Chapter 62. Ghosts – Chapter 71. Bread and Salt
The house at Auteuil had been transformed in mere days, as if a sleeping palace had been woken by the touch of its new master. Where the Count of Monte Cristo’s steward Bertuccio had once walked through dust and ruin, he now moved through rooms redolent of perfume, lined with books and rare porcelain, surrounded by poplars and a lawn so fresh that water still glistened upon it. Yet one chamber alone remained untouched, a room hung with red damask that Bertuccio passed with terror in his heart, for he had been the steward of this place long before Monte Cristo ever set foot within it, and in that room he had once committed what he believed to be a murder.
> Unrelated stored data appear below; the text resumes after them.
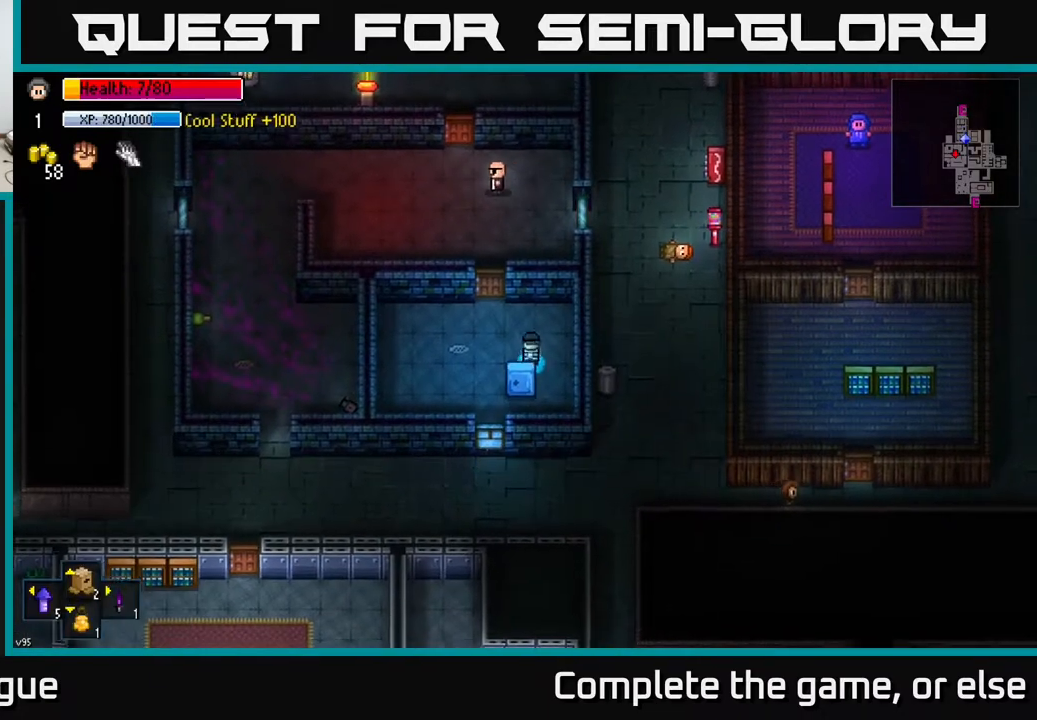
{"buttons": [], "left_stick": "up", "right_stick": "center", "events": [[300, "left_stick", "center"], [317, "A", "down"], [400, "left_stick", "up"], [417, "A", "up"]]}
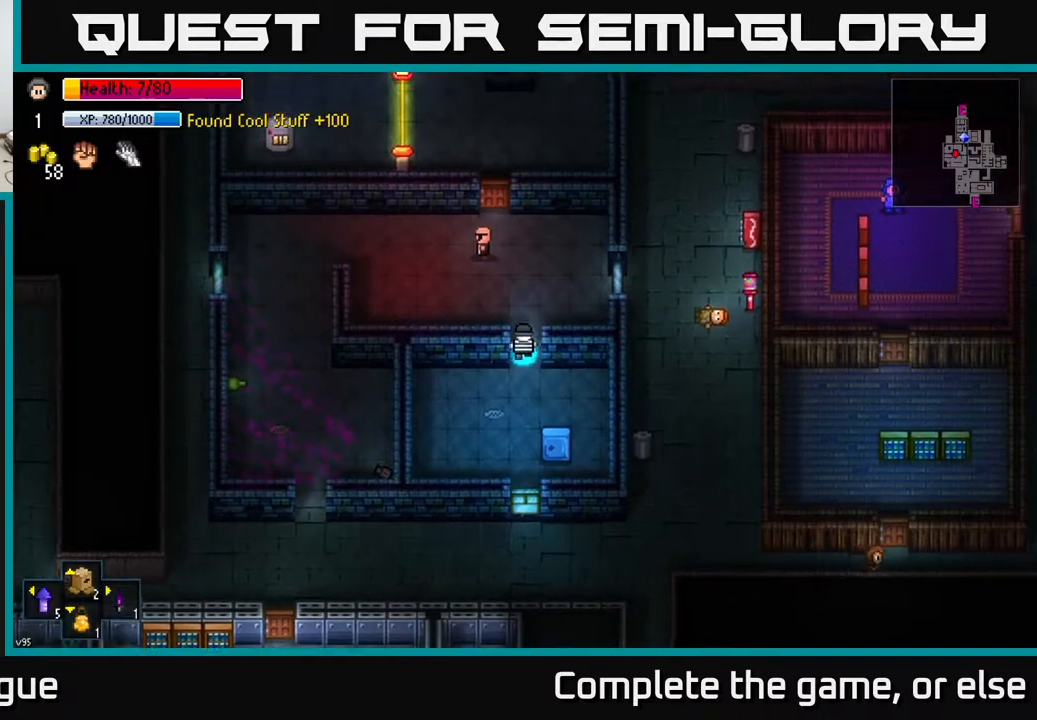
{"buttons": [], "left_stick": "up-left", "right_stick": "center", "events": [[100, "A", "down"], [217, "A", "up"], [233, "left_stick", "up-right"], [367, "left_stick", "up-left"]]}
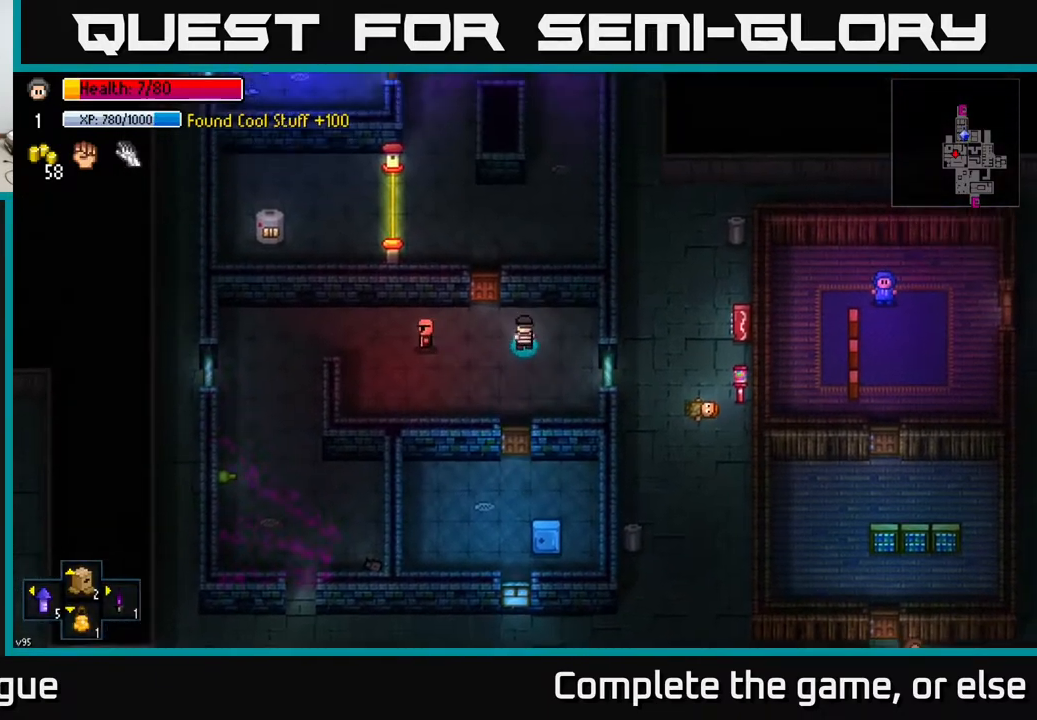
{"buttons": [], "left_stick": "up", "right_stick": "center", "events": [[267, "A", "down"], [283, "left_stick", "center"], [400, "A", "up"], [450, "left_stick", "up"]]}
The guests began arriving at five o’clock. Maximilian Morrel came first, riding his Arabian Médéah and laughing as he spoke of outpacing Château-Renaud and Debray on the road. The Danglars party arrived next, the banker pale and distracted, the baroness throwing searching glances across the courtyard as she descended. The cavalcade of carriages and horsemen paused only briefly before Monte Cristo himself appeared and ushered them into the splendor of his newly awakened home.
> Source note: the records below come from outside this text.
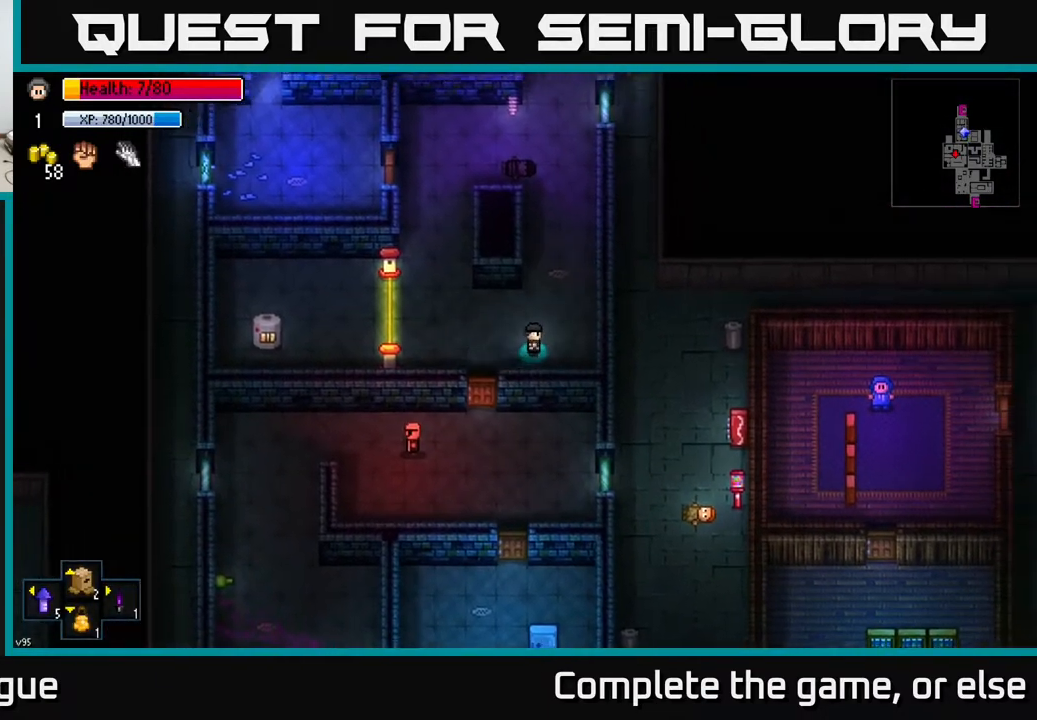
{"buttons": [], "left_stick": "up", "right_stick": "center", "events": [[233, "left_stick", "up"]]}
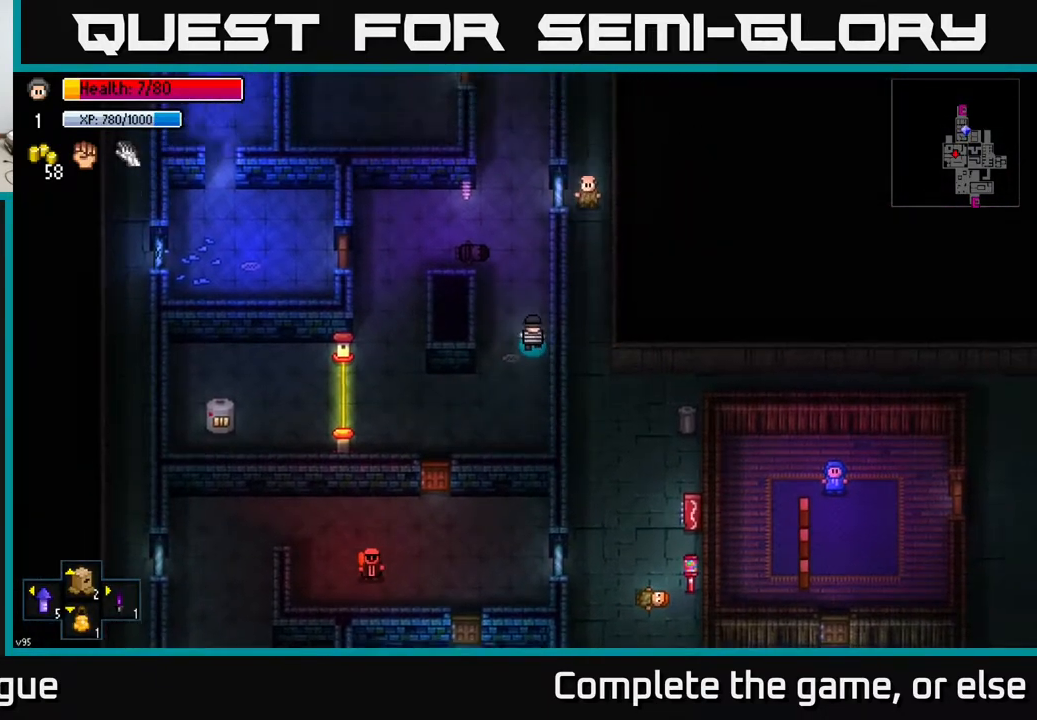
{"buttons": [], "left_stick": "up", "right_stick": "center", "events": []}
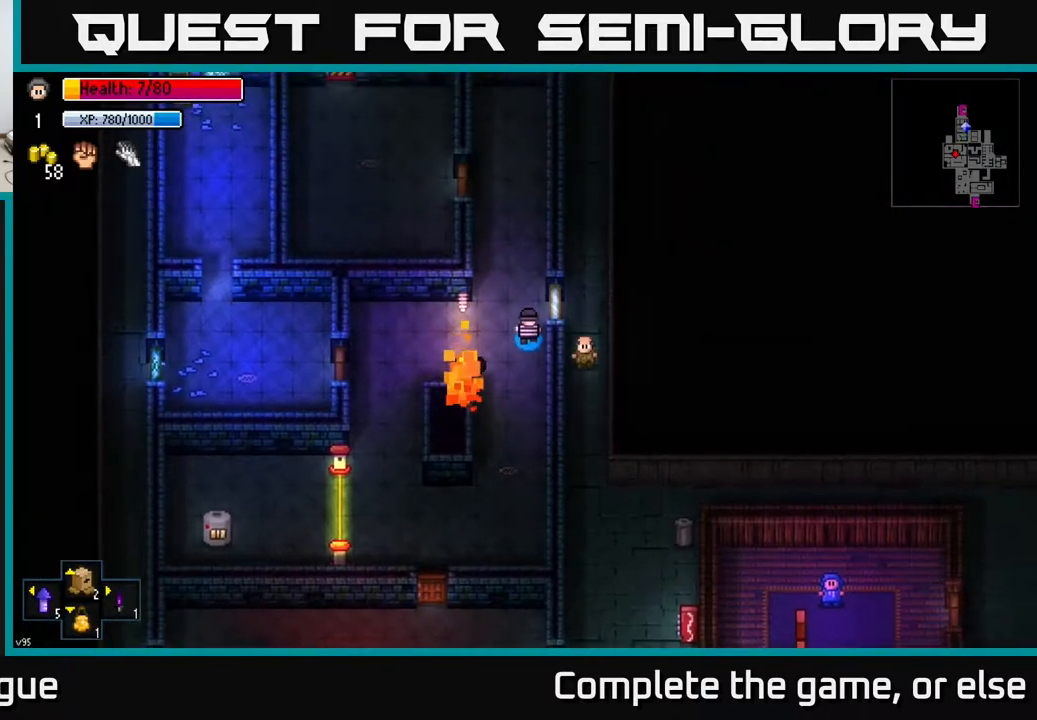
{"buttons": [], "left_stick": "up", "right_stick": "up-left", "events": [[233, "right_stick", "up-left"]]}
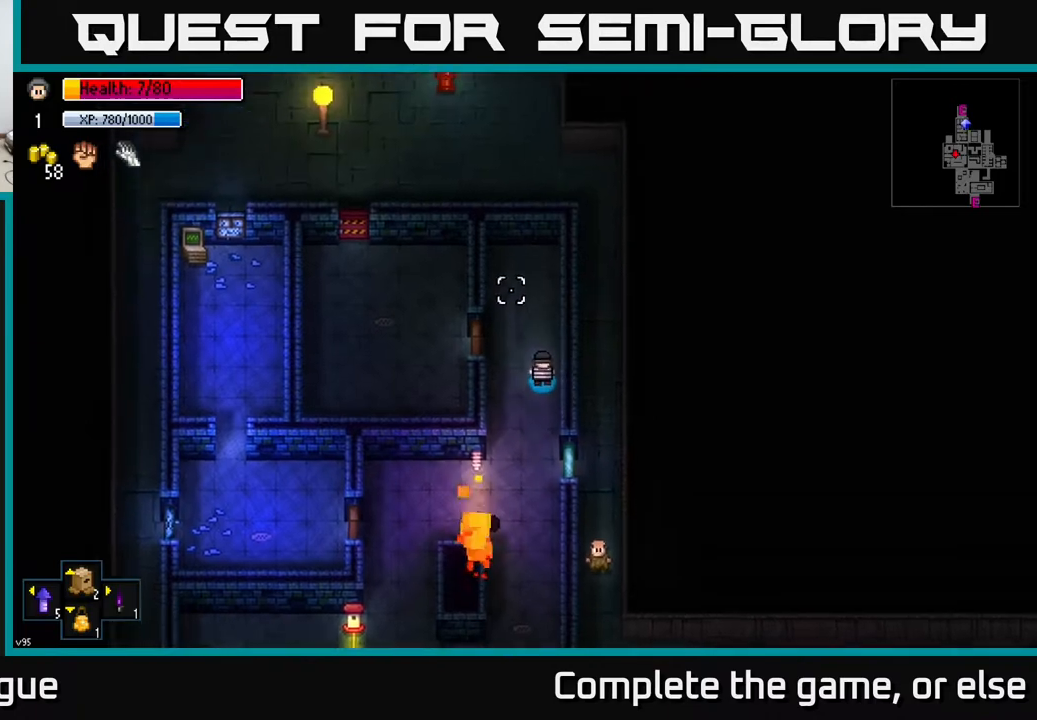
{"buttons": ["A"], "left_stick": "left", "right_stick": "center", "events": [[117, "right_stick", "center"], [150, "left_stick", "left"], [200, "left_stick", "down-left"], [367, "left_stick", "left"], [467, "A", "down"]]}
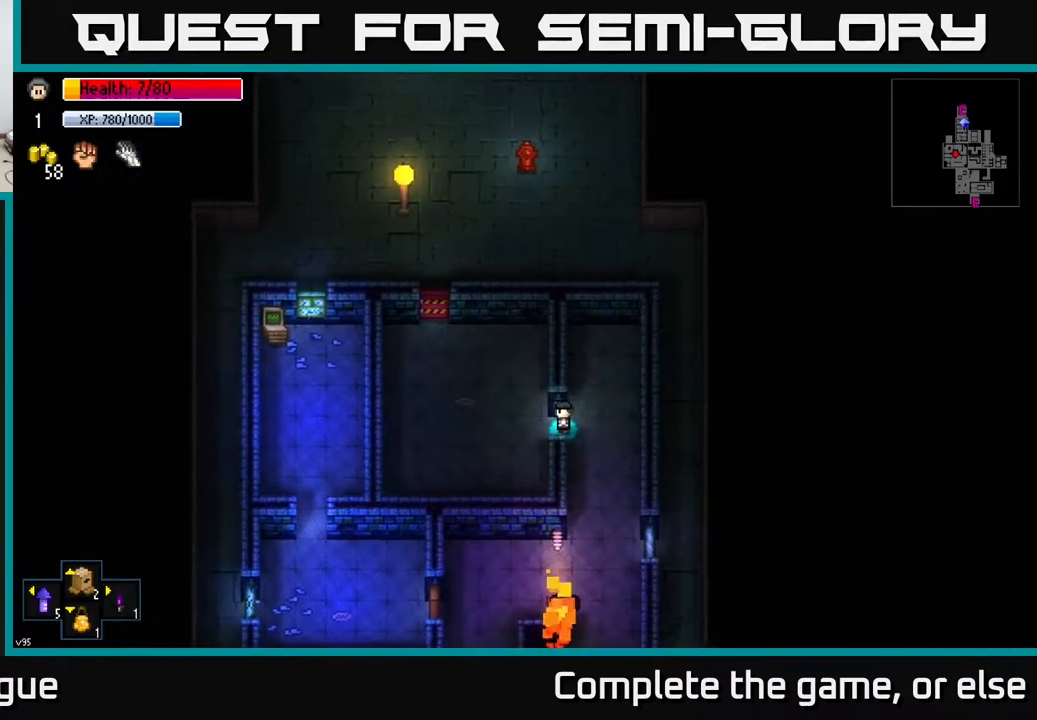
{"buttons": [], "left_stick": "up-left", "right_stick": "center", "events": [[33, "left_stick", "center"], [67, "A", "up"], [133, "left_stick", "left"], [250, "A", "down"], [267, "left_stick", "up"], [367, "A", "up"], [483, "left_stick", "up-left"]]}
As the steward counted heads for dinner, his eyes fell upon the woman in white diamonds. He stiffened, his hair rising. It was she, Madame Danglars, the woman he had seen in a garden at Auteuil nearly twenty years before, the woman with child, waiting while Bertuccio had driven his knife into the man she had come to meet. But the man he had killed was not a man at all, it seemed; he was Villefort himself, alive and well, sitting now at Monte Cristo’s table, the king’s procureur of Paris.
Bertuccio’s terror deepened when Monte Cristo guided his gaze to another guest, the young Andrea Cavalcanti, who stood before a Murillo Madonna with the air of an innocent. The name escaped the steward’s lips in a whisper: Benedetto. It was the child, the very child he had been told was dead. Monte Cristo silenced him with a look and ordered dinner to be served.
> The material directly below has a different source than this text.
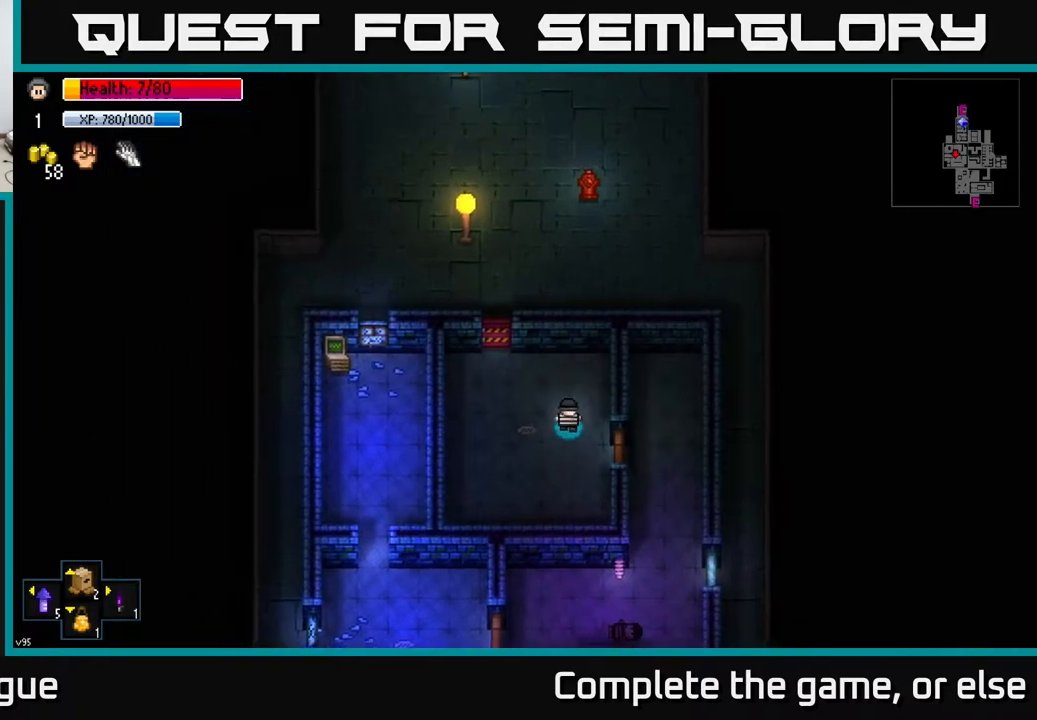
{"buttons": ["A"], "left_stick": "center", "right_stick": "center", "events": [[350, "left_stick", "center"], [450, "A", "down"]]}
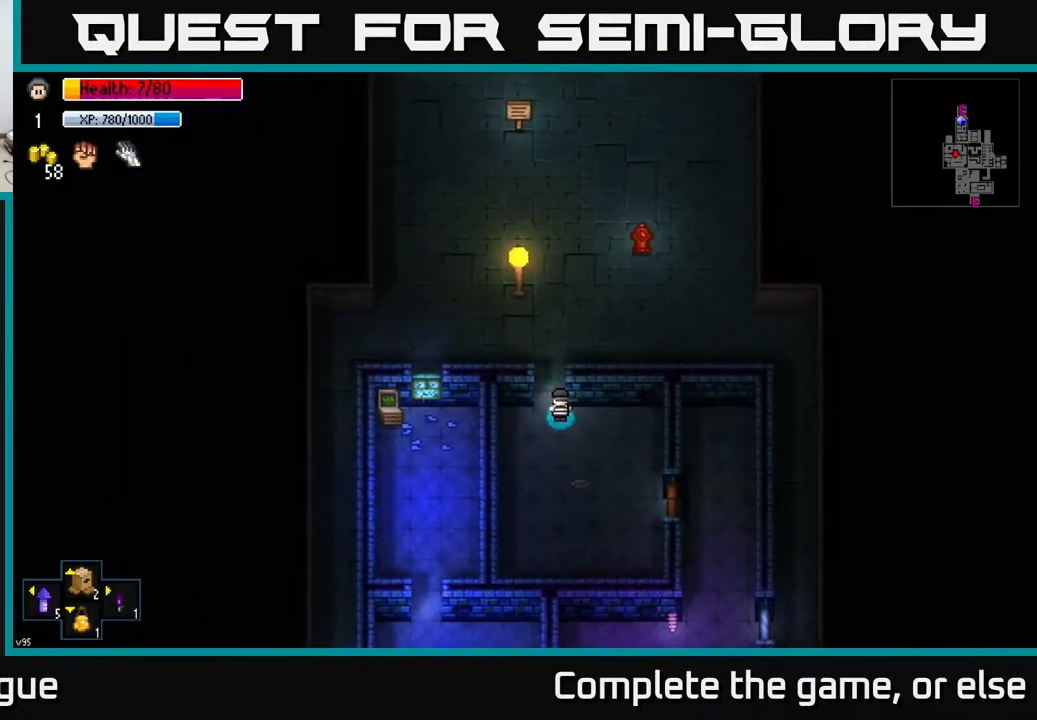
{"buttons": [], "left_stick": "right", "right_stick": "center", "events": [[50, "A", "up"], [67, "left_stick", "up"], [117, "left_stick", "up-left"], [217, "left_stick", "up"], [350, "A", "down"], [467, "A", "up"], [467, "left_stick", "right"]]}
The feast was a marvel of the Orient, sterlet from the Volga and lamprey from Lake Fusaro presented alive in their casks, wines from the Archipelago and Asia Minor flowing freely, and conversation that touched upon politics, fortune, and old crimes. Château-Renaud mentioned that the house at Auteuil had once belonged to M. de Saint-Méran, and Morrel turned pale. Villefort sipped his wine to still a trembling hand, while Madame Danglars, sitting beside him, exchanged notes with Debray beneath the table with the practiced ease of long conspiracy.
After dinner, Monte Cristo led his guests through the transformed rooms, saving the red-draped chamber for last. He spoke of it as one might speak of a stage set for tragedy, suggesting a woman heavy with child, a man descending crooked stairs in a dark hour, a body to be hidden. Madame Danglars fainted against Villefort’s arm. When she recovered, Monte Cristo drew the company out into the garden beneath the plantain trees, and there, stamping his foot upon a spot of newly laid earth, he told them he had found a skeleton buried beneath the flowers. The bones of a newly born infant.
The guests murmured of infanticide. Villefort forced a smile and said the house had belonged to his wife’s family. Madame de Villefort, however, grew thoughtful, for she knew that Monte Cristo had once before, in the very chamber of red damask, revived her son Edward from a fatal dose of poison.
When the evening ended and the guests departed, Bertuccio remained trembling, and Monte Cristo bid him go purchase a small estate in Normandy, far from the questions that would soon be asked in Paris.